This comes up from time to time in several of our dev teams, without us having figured out the "right" way:
We use a lot of react-based webapplications that "compile" into static websites that are just a few html, js and css files.
However, the "building" of these apps take a number of variables that enable/disable feature flags, configure backend urls, etc. This means that we cannot "build" a binary in the traditional sense and just apply a config file at deploy-time - the "build" itself needs to have these environment-specific variables set, and thus the only time we can "build" is at deploy-time.
For now we solve this by injecting the required environment variables into the Docker container and run a start cmd along the lines of
npm build && nginx run
This has a couple of disadvantages:
- The build process takes a lot of cpu/memory relative to the run-time requirements of the container. That means we need to scale the container for the build process instead of the run-time requirements - which feels wrong
- Build failures are hard to "track". We can use healthchecks in Kubernetes, but if a build takes 2 minutes we still have to wait for 3 mins (1 extra for safety) before we can start testing the container's healthcheck endpoint to see if its alive.

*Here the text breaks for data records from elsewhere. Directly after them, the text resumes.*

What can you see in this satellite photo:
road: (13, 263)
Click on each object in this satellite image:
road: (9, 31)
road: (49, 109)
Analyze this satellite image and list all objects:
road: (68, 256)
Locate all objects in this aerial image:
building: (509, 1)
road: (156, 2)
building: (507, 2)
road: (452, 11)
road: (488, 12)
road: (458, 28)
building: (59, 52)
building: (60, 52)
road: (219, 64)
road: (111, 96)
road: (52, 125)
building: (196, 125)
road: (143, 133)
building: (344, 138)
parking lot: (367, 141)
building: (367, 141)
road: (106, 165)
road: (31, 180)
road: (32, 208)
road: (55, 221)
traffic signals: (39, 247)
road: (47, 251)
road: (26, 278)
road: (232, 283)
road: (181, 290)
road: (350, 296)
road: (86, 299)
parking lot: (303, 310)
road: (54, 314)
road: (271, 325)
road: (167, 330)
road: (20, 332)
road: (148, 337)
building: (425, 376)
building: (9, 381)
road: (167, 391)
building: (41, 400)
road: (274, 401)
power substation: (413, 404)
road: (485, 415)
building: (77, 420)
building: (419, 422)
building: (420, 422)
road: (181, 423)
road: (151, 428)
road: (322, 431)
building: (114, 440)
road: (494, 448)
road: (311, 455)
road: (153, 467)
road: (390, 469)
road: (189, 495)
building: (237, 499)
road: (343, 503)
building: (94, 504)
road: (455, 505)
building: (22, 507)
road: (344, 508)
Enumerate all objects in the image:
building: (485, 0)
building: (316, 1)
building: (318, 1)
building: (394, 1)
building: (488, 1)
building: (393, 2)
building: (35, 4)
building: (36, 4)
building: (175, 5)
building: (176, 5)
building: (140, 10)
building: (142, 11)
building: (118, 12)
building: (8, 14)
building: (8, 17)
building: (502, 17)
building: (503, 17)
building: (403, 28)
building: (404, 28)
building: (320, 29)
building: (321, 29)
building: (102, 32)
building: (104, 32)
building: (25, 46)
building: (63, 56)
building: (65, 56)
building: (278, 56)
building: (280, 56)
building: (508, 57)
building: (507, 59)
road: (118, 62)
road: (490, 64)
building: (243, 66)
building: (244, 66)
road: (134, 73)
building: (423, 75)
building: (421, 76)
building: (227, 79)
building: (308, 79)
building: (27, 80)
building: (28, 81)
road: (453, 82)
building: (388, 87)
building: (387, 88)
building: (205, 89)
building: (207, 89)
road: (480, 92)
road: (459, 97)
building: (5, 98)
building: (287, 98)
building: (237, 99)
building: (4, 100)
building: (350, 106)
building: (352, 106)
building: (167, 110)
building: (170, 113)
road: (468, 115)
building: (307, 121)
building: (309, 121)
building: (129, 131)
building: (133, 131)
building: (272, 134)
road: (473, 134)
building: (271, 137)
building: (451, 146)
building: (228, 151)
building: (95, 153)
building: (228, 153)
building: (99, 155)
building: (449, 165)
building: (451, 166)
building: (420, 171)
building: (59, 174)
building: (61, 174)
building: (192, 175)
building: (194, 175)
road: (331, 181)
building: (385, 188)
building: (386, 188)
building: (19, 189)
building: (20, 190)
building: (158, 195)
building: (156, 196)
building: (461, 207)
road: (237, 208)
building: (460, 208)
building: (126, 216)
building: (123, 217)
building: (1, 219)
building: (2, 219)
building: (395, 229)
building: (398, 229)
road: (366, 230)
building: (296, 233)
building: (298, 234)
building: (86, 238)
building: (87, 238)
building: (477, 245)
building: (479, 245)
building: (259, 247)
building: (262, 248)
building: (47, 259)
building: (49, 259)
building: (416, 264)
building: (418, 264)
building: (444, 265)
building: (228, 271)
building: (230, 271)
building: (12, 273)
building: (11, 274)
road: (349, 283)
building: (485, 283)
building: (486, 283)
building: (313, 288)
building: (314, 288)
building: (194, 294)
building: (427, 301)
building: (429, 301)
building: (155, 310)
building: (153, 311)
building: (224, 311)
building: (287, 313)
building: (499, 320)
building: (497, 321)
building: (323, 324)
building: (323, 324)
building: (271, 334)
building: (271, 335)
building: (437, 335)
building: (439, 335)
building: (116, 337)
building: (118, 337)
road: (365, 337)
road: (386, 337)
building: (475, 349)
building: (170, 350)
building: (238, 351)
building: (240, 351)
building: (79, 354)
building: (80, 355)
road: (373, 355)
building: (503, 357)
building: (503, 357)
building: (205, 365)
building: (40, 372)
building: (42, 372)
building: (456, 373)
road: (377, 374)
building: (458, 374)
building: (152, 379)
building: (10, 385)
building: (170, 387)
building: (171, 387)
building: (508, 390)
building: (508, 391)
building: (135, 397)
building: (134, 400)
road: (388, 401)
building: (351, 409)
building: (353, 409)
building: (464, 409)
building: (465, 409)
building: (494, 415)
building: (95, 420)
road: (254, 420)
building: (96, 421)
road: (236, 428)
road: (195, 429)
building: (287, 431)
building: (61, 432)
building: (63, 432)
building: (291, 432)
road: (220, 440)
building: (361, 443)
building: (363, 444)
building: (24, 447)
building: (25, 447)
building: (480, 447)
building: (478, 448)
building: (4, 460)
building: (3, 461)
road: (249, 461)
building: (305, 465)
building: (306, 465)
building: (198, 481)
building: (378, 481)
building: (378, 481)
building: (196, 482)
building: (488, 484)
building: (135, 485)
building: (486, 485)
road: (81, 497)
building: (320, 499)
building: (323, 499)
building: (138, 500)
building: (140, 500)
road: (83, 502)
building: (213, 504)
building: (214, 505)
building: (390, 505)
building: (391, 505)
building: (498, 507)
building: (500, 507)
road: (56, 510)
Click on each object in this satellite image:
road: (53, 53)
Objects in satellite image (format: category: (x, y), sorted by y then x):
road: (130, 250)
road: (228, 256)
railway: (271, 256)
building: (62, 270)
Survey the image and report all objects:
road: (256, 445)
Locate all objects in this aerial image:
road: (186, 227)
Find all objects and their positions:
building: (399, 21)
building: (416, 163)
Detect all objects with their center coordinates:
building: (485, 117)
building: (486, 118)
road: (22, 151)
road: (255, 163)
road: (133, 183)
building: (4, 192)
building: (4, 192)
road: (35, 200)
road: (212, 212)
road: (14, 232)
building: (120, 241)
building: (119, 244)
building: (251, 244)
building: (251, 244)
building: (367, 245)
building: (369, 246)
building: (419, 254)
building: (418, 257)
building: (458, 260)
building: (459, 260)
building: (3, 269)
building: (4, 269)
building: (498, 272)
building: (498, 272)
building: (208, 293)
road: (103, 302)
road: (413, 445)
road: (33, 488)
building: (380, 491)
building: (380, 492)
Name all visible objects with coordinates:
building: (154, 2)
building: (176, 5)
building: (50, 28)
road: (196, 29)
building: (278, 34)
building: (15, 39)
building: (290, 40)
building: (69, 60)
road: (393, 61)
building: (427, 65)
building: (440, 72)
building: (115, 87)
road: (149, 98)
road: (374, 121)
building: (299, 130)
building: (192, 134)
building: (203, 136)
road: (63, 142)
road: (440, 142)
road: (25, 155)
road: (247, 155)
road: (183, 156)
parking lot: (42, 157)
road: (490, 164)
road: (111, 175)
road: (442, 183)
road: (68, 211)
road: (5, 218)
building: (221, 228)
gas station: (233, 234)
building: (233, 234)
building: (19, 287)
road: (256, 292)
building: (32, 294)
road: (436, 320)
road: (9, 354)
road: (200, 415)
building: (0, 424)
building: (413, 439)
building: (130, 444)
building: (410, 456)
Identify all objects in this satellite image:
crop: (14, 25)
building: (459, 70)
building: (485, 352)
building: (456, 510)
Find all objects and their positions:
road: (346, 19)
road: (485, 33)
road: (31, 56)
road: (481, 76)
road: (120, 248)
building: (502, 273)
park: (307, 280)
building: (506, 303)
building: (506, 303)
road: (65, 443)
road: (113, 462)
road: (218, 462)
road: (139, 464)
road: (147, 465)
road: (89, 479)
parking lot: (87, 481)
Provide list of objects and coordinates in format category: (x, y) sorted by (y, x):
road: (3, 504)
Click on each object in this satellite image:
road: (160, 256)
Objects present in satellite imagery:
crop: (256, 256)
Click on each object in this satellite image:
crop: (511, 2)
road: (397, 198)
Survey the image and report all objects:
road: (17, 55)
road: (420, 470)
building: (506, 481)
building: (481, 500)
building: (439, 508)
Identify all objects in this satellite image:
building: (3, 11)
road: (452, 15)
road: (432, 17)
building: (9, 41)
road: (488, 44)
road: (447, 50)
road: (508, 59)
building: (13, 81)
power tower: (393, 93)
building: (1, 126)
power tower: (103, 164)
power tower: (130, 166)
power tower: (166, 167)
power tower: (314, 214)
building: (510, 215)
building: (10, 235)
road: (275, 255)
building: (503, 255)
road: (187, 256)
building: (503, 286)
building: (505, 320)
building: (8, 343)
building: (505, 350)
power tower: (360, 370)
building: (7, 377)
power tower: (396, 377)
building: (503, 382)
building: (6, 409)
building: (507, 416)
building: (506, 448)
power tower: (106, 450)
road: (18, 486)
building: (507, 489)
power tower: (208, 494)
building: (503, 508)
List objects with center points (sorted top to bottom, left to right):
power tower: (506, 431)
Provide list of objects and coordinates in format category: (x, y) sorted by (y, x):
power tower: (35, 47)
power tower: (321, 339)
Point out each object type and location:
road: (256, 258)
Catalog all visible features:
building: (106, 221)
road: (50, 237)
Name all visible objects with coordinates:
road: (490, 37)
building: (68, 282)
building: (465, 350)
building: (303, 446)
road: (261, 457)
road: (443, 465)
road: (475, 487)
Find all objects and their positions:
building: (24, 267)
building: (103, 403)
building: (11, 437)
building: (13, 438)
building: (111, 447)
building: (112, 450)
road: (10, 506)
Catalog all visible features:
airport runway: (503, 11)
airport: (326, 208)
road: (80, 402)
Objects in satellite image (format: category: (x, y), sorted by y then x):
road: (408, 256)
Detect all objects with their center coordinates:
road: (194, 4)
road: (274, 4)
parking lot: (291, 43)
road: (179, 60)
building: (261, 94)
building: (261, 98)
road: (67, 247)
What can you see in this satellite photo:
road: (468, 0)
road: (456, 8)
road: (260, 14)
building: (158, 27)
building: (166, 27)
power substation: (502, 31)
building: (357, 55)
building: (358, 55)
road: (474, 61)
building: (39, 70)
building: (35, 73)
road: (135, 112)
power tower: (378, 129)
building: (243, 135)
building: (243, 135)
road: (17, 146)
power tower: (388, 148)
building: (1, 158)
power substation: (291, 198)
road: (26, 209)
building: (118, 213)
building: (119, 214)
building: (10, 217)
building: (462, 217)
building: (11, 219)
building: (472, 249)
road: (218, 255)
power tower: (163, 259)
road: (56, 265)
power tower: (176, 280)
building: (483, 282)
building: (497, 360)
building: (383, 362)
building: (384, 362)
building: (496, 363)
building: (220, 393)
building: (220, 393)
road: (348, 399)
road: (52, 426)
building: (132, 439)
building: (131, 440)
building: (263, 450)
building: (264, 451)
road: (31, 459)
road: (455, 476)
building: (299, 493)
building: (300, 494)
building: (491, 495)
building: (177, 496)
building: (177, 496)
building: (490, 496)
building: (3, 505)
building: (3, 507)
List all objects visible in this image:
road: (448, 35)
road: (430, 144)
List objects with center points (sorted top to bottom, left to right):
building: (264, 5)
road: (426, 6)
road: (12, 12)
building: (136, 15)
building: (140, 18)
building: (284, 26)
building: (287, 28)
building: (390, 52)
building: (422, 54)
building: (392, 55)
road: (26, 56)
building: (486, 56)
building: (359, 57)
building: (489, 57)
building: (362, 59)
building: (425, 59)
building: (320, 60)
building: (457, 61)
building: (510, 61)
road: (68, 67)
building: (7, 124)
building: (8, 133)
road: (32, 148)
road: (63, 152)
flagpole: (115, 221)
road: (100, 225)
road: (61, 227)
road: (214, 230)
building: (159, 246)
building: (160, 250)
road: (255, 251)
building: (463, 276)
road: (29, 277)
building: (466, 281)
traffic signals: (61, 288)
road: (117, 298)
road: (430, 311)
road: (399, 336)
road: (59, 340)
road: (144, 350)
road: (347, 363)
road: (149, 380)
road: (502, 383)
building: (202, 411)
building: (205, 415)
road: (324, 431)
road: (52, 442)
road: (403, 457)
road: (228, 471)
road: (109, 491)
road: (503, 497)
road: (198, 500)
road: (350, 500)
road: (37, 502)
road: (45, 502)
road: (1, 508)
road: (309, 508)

- Deployments might take a long time: If we configure Kubernetes to do a "serial" deployment, it will start each pod and wait for the "initialDelay" period of 2-3 minutes before starting the next. This means that we're easily looking at a 10-min deploy time if the deployment is scaled to 3-4 pods.
I realize that for Kubernetes we could use "init-containers" that perform the build, places the artiacts in persistent storage and then have the app containers simply pull from persistent storage during startup, but this still feels more like "bypassing" the problem than solving the root issue.